What you have to do: Pick every line from the data that holds the word "FUND".

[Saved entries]
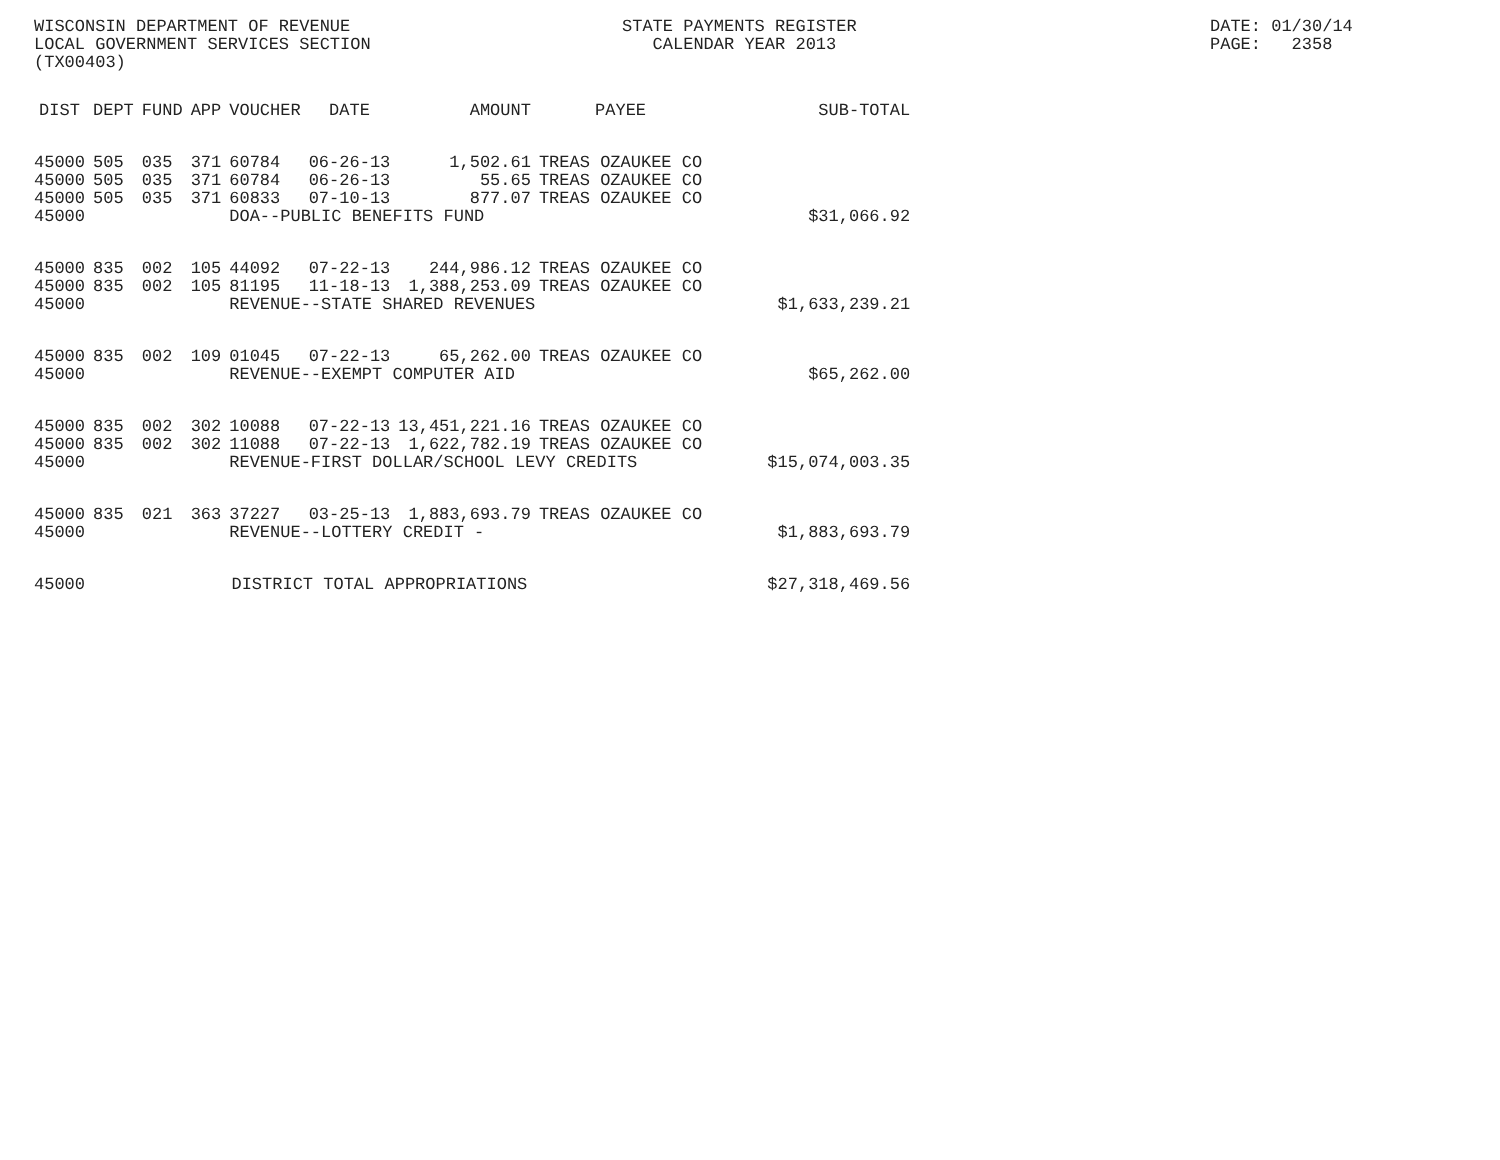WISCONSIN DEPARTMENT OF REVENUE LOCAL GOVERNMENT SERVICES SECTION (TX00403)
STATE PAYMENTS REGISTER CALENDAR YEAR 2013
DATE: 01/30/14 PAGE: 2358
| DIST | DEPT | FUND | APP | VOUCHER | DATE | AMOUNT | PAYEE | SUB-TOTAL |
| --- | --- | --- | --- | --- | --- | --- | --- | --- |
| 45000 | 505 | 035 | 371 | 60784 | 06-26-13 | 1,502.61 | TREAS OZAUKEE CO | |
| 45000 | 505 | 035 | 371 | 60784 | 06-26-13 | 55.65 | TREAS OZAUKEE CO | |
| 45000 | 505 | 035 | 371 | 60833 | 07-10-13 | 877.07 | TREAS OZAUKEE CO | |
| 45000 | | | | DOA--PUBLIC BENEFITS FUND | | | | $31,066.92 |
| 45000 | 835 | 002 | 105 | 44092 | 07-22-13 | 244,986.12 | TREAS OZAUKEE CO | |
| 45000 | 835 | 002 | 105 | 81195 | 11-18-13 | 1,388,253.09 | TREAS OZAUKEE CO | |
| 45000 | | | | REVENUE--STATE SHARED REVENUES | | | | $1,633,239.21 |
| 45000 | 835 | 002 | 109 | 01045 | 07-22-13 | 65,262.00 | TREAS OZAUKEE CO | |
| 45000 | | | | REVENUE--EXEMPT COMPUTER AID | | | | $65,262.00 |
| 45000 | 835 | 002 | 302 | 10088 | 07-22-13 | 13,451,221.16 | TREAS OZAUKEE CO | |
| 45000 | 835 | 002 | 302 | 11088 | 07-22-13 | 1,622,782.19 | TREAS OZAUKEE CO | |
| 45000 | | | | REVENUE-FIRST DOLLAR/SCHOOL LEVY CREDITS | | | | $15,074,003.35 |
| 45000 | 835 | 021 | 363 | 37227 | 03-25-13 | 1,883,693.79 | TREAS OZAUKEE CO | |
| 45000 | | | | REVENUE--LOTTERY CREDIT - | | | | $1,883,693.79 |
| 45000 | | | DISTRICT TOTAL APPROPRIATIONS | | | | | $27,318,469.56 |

Response to this task:
| DIST | DEPT | FUND | APP | VOUCHER | DATE | AMOUNT | PAYEE | SUB-TOTAL |
| 45000 | | | | DOA--PUBLIC BENEFITS FUND | | | | $31,066.92 |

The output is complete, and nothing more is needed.